Thomas rises at six each morning in his unheated student accommodation and attends lectures for several hours before eating his first meal of the day. After dinner he will attend more lectures, then head into town for an evening of drinking, gambling and, sad to say, occasional fighting with the locals.
This isn't a contemporary tale of student poverty and unruly behaviour, but a vignette of medieval student life drawn from accounts at the time. Students in the 12th century lived where and how they could, in "taverns, private homes...or in the ephemeral houses, halls or hospices hired by some 'regent Master of Arts", according to Harold Silver's 2007 book Tradition and Higher Education. What's more, Silver believes that the massification of the higher education sector over recent years has led to a return to such days.
It wasn't known then what impact such a lifestyle would have had on Thomas's studies, and we may be none the wiser about how living arrangements of today's students affects their results. A rush to beat the tuition fee rises in 2012 resulted in the highest ever number of university entrants in the UK last year. Like their medieval forebears, many students scrambled to find accommodation where they could, with some occupying temporary lodgings. We can only hope that, unlike the scholars of old, they found somewhere with heating, and that the floor was covered by something more luxurious than straw.
The way in which students lived outside of lectures was a significant policy concern in the post-war era. The University Grants Committee considered student accommodation to be important in terms of the education and cultural development it afforded students, especially those from more disadvantaged backgrounds. This was underlined by the 1963 Robbins Report that was keen to point out "the educational and social advantages of living away from home".
Practice followed policy and the proportion of students living in purpose-built accommodation rose from 27% in 1955 to 45% in 1974. Students living in university halls could expect a high level of pastoral care, social and cultural opportunities, but with it came restrictions on their freedom. After all, until the age of majority was officially lowered in 1970, most students were not legally adults.
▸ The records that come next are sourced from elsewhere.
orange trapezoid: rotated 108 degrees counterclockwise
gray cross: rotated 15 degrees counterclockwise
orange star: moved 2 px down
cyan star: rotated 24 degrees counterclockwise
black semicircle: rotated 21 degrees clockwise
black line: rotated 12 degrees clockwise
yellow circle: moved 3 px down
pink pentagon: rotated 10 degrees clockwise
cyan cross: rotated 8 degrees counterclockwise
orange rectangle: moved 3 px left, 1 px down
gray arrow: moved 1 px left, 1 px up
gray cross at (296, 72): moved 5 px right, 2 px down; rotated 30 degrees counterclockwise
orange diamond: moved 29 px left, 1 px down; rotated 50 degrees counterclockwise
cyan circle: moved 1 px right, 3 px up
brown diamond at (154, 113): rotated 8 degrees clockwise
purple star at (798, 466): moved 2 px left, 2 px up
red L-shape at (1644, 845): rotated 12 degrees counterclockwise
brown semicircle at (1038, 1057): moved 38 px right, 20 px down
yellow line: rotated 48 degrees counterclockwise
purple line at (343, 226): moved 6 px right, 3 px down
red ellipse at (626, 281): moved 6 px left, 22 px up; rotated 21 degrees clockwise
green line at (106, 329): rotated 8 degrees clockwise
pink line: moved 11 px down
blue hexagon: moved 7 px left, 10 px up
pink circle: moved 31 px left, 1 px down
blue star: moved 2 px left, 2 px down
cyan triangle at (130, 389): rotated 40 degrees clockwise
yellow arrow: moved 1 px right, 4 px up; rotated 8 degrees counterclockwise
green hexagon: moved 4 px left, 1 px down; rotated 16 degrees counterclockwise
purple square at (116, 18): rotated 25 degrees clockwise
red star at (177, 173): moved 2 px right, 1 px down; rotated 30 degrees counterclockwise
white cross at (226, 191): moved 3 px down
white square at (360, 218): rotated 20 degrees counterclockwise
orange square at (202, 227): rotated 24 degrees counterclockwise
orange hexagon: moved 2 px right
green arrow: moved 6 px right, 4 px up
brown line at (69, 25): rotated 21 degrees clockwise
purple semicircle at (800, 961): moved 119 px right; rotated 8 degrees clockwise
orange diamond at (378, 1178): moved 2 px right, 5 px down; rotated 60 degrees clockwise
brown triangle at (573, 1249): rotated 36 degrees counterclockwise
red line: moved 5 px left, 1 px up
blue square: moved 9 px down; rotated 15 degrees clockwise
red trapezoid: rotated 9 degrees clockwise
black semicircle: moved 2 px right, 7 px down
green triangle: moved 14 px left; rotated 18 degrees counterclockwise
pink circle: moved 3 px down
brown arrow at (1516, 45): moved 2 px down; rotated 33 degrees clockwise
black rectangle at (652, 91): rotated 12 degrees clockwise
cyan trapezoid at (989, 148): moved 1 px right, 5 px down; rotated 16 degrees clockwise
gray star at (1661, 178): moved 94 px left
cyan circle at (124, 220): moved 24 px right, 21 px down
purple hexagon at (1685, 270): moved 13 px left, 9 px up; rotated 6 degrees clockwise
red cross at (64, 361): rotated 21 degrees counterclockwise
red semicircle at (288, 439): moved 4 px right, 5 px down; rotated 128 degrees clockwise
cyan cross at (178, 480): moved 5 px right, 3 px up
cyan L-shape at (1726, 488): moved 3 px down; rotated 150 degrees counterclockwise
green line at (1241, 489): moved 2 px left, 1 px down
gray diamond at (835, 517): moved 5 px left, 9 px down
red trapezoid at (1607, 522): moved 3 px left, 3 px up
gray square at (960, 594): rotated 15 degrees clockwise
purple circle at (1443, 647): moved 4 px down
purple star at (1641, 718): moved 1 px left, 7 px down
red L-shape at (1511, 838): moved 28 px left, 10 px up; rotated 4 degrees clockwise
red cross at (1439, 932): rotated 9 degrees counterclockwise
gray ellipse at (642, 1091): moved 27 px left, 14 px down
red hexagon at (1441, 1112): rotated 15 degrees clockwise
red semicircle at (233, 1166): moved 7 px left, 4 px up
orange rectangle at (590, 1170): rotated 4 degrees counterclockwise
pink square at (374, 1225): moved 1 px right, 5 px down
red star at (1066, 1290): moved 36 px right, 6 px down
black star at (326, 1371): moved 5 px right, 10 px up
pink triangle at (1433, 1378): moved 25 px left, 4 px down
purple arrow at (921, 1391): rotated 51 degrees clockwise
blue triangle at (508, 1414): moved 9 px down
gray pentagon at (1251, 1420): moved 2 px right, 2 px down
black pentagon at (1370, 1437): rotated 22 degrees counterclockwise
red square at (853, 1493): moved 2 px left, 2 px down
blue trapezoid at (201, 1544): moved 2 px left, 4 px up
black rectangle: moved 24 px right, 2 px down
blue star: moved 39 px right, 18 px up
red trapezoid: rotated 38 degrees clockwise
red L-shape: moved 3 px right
Fast forward to the 1990s, and the most pressing student accommodation issue was simply where to put a student population that had rapidly outgrown the capacity of university-owned halls of residence. It was at this time that private providers of student accommodation, such as the Unite Group, entered the market to meet the student housing shortfall. The 1997 Dearing Report had nothing to say about the role that accommodation could play in the student experience, and neither did the 2003 Higher Education White Paper.
These days, about a third of all students live in purpose-built residential accommodation, both university-owned and independent; and yet there is no national consensus on what this does and should mean as an aspect of their student experience. Unlike the US, we do not have a body of research literature on the impacts that different modes of residence have on student retention, success and employability. Perhaps we should.
We have entered an era in which student expectations are high because of the level of financial responsibility they now bear for their studies. And as we've always done, we want our future graduates not only to be experts in their subject discipline, but also to have strong employability skills, an appreciation of different perspectives and cross-cultural competency, and to be good citizens.
The higher education policy-makers of the 50s and 60s might have found it strange that we are not thinking more strategically about the opportunities for peer learning and wider enrichment that are offered by student accommodation. This is not to say that no one is doing anything in this area. Some UK universities are starting to look to the US models of ResLife and 'living learning communities' for inspiration; and others such as the University of Bradford's The Green shape their accommodation offer around an aspect of their distinctiveness.
Private providers are also becoming more innovative; for example the community volunteering programme that Unite runs in its Tottenham Hale development gives students a chance to develop their employability skills while at the same time connecting them with their local community.
What does seem to be lacking, however, is a national consensus on the role that student accommodation plays in the overall student experience. We are not lacking in innovation or good practice, but don't have the up to date UK-based research evidence that would allow for a strategic approach that embraces the many different partners involved in providing student accommodation. Without this, we may be missing a trick, not to mention in danger of remaining stuck in the 12th century.